§ **MATERIALS PROVIDED**
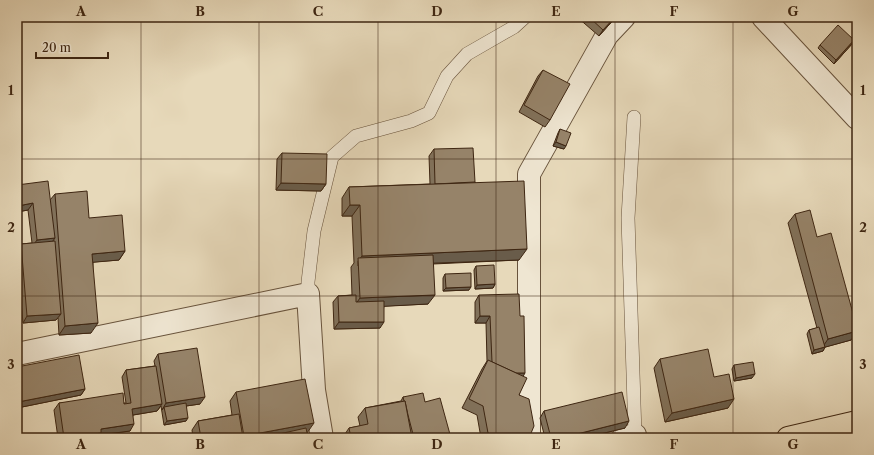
<svg xmlns="http://www.w3.org/2000/svg" width="874" height="455" font-family="'Libre Caslon Text',serif">
<style>
.lines{fill:none;stroke-linecap:round;stroke-linejoin:round}
.lane-casing{stroke:#68533c;stroke-width:14}
.street-casing{stroke:#68533c;stroke-width:24}
.primary-casing{stroke:#3e2612;stroke-width:24}
.lane{stroke:#efe6d2;stroke-width:13}
.street{stroke:#efe6d2;stroke-width:22}
.primary{stroke:#e7d9ba;stroke-width:22}
.wall{fill:#81715a;stroke:#3e2612}
.shaded-wall{fill:#695c4a;stroke:#3e2612}
.building{fill:#968369;stroke:#3e2612}
.grid{fill:none;stroke:#3e2612;stroke-width:1;stroke-opacity:0.55}
.neatline{fill:none;stroke:#3e2612;stroke-width:1.5}
.grid-label{font-size:13px;text-anchor:middle;font-weight:bold;fill:#3e2612}
</style>
<rect width="100%" height="100%" fill="#e7d9ba"/>
<filter id="stains"><feTurbulence type="fractalNoise" baseFrequency=".005" numOctaves="4"/><feColorMatrix values="0 0 0 0 .2 0 0 0 0 .09 0 0 0 0 .02 0 0 0 .5 -.17"/></filter>
<radialGradient id="worn" r=".72"><stop offset=".6" stop-color="#630" stop-opacity="0"/><stop offset="1" stop-color="#630" stop-opacity=".3"/></radialGradient>
<g class="lines">
<defs>
<g id="lane">
<polyline points="634,117 628,218 635,435"/>
<polyline points="308,294 308,282 314,231 332,157 356,136 411,121 429,113 447,76 467,54 514,27 525,17"/>
</g>
<g id="street">
<polyline points="763,17 857,118"/>
<polyline points="17,354 308,294 314,390 322,438"/>
<polyline points="529,438 529,174 607,35 624,17"/>
<polyline points="623,438 635,435 635,438"/>
</g>
<polyline id="primary" points="788,438 857,422"/>
</defs>
<use href="#lane" class="lane-casing"/>
<use href="#street" class="street-casing"/>
<use href="#primary" class="primary-casing"/>
<use href="#lane" class="lane"/>
<use href="#street" class="street"/>
<use href="#primary" class="primary"/>
</g>
<g class="wall">
<polygon points="577,17 616,17 599,36"/>
<polygon points="852,44 834,64 818,48 820,45"/>
<polygon points="543,70 550,120 545,127 519,112 538,76"/>
<polygon points="560,129 564,149 553,146 558,133"/>
<polygon points="434,149 475,182 519,260 433,264 428,304 384,306 380,328 334,329 333,302 338,296 352,295 351,267 354,263 352,216 342,216 342,198 349,187 430,184 429,156"/>
<polygon points="282,153 326,184 321,191 276,190 277,159"/>
<polygon points="17,185 50,200 55,194 89,218 125,251 119,260 93,262 91,333 59,335 58,318 56,320 23,323 17,258 17,250 21,244 32,243 28,210 17,212"/>
<polygon points="795,214 817,237 857,328 857,332 851,340 825,347 823,351 812,354 807,334 809,330 817,328 788,223"/>
<polygon points="476,266 495,284 493,288 475,289 474,270"/>
<polygon points="445,274 469,290 443,291 443,278"/>
<polygon points="479,295 523,377 519,395 529,438 481,438 477,415 462,408 482,369 487,361 486,323 475,323 475,302"/>
<polygon points="158,354 200,404 186,406 186,421 164,425 161,406 157,411 133,415 130,431 100,435 98,438 58,438 54,410 59,403 126,403 122,377 126,370 155,366 154,361"/>
<polygon points="660,359 714,377 728,408 665,422 654,368"/>
<polygon points="734,365 752,378 734,381 732,369"/>
<polygon points="17,367 85,389 81,395 17,408"/>
<polygon points="236,392 307,432 308,438 193,438 192,430 198,421 232,415 230,401"/>
<polygon points="403,397 425,402 451,438 343,438 343,437 349,428 360,426 358,417 365,408 401,401"/>
<polygon points="544,411 625,428 584,438 545,438 540,418"/>
</g>
<g class="shaded-wall">
<polygon points="615,17 616,17 599,36 603,30"/>
<polygon points="854,40 852,44 834,64 836,60"/>
<polygon points="556,142 566,146 564,149 553,146"/>
<polygon points="281,183 326,184 321,191 276,190"/>
<polygon points="33,203 28,210 17,212 17,206 18,206"/>
<polygon points="350,205 360,205 352,216 342,216"/>
<polygon points="55,238 50,245 32,247 37,240"/>
<polygon points="527,249 519,260 358,266 358,261 362,256"/>
<polygon points="125,251 119,260 85,263 92,254"/>
<polygon points="495,284 493,288 475,289 477,285"/>
<polygon points="471,287 469,290 443,291 446,288"/>
<polygon points="435,295 428,304 353,308 360,298"/>
<polygon points="61,314 56,320 23,323 27,316"/>
<polygon points="480,316 490,316 486,323 475,323"/>
<polygon points="339,322 384,322 380,328 334,329"/>
<polygon points="98,323 91,333 59,335 65,326"/>
<polygon points="857,331 851,340 822,348 828,339"/>
<polygon points="825,347 823,351 812,354 814,350"/>
<polygon points="510,373 525,373 521,380"/>
<polygon points="755,374 752,378 734,381 736,378"/>
<polygon points="85,389 81,395 17,408 17,404 18,402"/>
<polygon points="205,397 200,404 165,409 164,407 162,410 166,403"/>
<polygon points="734,399 728,408 665,422 672,413"/>
<polygon points="162,404 157,411 127,416 132,409"/>
<polygon points="188,418 186,421 164,425 167,421"/>
<polygon points="629,421 625,428 584,438 561,438"/>
<polygon points="314,423 307,433 278,438 243,438 244,436"/>
<polygon points="134,424 130,431 100,435 98,438 70,438 101,429"/>
</g>
<g class="building">
<polygon points="589,17 615,17 603,30"/>
<polygon points="838,25 854,40 836,60 820,45"/>
<polygon points="543,70 570,84 550,120 524,105"/>
<polygon points="560,129 571,133 566,146 556,142"/>
<polygon points="473,148 475,182 435,184 434,149"/>
<polygon points="282,153 327,154 326,184 281,183"/>
<polygon points="48,181 55,238 37,240 33,203 18,206 17,185"/>
<polygon points="524,181 527,249 362,256 360,205 350,205 349,187"/>
<polygon points="87,191 89,218 122,215 125,251 92,254 98,323 65,326 55,194"/>
<polygon points="810,210 817,237 831,233 857,328 857,331 828,339 795,214"/>
<polygon points="55,241 61,314 27,316 21,244"/>
<polygon points="433,255 435,295 360,298 358,258"/>
<polygon points="494,265 495,284 477,285 476,266"/>
<polygon points="471,273 471,287 446,288 445,274"/>
<polygon points="519,294 520,316 524,316 525,373 516,373 492,362 490,316 480,316 479,295"/>
<polygon points="356,295 356,302 384,301 384,322 339,322 338,296"/>
<polygon points="819,327 825,347 814,350 809,330"/>
<polygon points="197,348 205,397 166,403 158,354"/>
<polygon points="708,349 714,377 729,374 734,399 672,413 660,359"/>
<polygon points="79,355 85,389 18,402 17,394 17,367"/>
<polygon points="488,360 527,378 519,395 529,399 534,426 529,438 499,438 488,433 483,406 469,399"/>
<polygon points="753,362 755,374 736,378 734,365"/>
<polygon points="156,366 162,404 132,409 134,424 101,429 101,433 70,438 64,438 59,403 123,393 124,404 131,403 126,370"/>
<polygon points="305,379 314,423 244,436 236,392"/>
<polygon points="622,392 629,421 561,438 551,438 544,411"/>
<polygon points="423,393 425,402 440,398 451,438 414,438 408,415 405,401 404,401 403,397"/>
<polygon points="405,401 412,438 351,438 349,428 368,424 365,408"/>
<polygon points="186,403 188,418 167,421 164,407"/>
<polygon points="239,414 243,438 201,438 198,421"/>
<polygon points="306,428 308,438 261,438"/>
<polygon points="54,436 55,438 39,438"/>
</g>
<path class="grid" d="M 141,17 L 141,438M 259,17 L 259,438M 378,17 L 378,438M 496,17 L 496,438M 615,17 L 615,438M 733,17 L 733,438M 17,159 L 857,159M 17,296 L 857,296"/>
<rect width="874" height="455" fill="none" stroke="#e7d9ba" stroke-width="44"/>
<path d="M36 52v6h72v-6" fill="none" stroke="#3e2612" stroke-width="2"/>
<text x="42" y="52" font-size="12" fill="#3e2612" stroke="#efe6d2" stroke-width="3" paint-order="stroke">20 m</text>
<rect x="22" y="22" width="830" height="411" class="neatline"/>
<g class="grid-label">
<text x="81" y="16">A</text>
<text x="200" y="16">B</text>
<text x="318" y="16">C</text>
<text x="437" y="16">D</text>
<text x="556" y="16">E</text>
<text x="674" y="16">F</text>
<text x="793" y="16">G</text>
<text x="11" y="95">1</text>
<text x="863" y="95">1</text>
<text x="11" y="232">2</text>
<text x="863" y="232">2</text>
<text x="11" y="369">3</text>
<text x="863" y="369">3</text>
<text x="81" y="449">A</text>
<text x="200" y="449">B</text>
<text x="318" y="449">C</text>
<text x="437" y="449">D</text>
<text x="556" y="449">E</text>
<text x="674" y="449">F</text>
<text x="793" y="449">G</text>
</g>
<rect width="100%" height="100%" filter="url(#stains)"/>
<rect width="100%" height="100%" fill="url(#worn)"/>
</svg>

§ **INSTRUCTIONS FOR THE TASK**
Your answer should be one number: how many lines in the material above contain the string "height".

§ **EXERCISE ANSWER**
6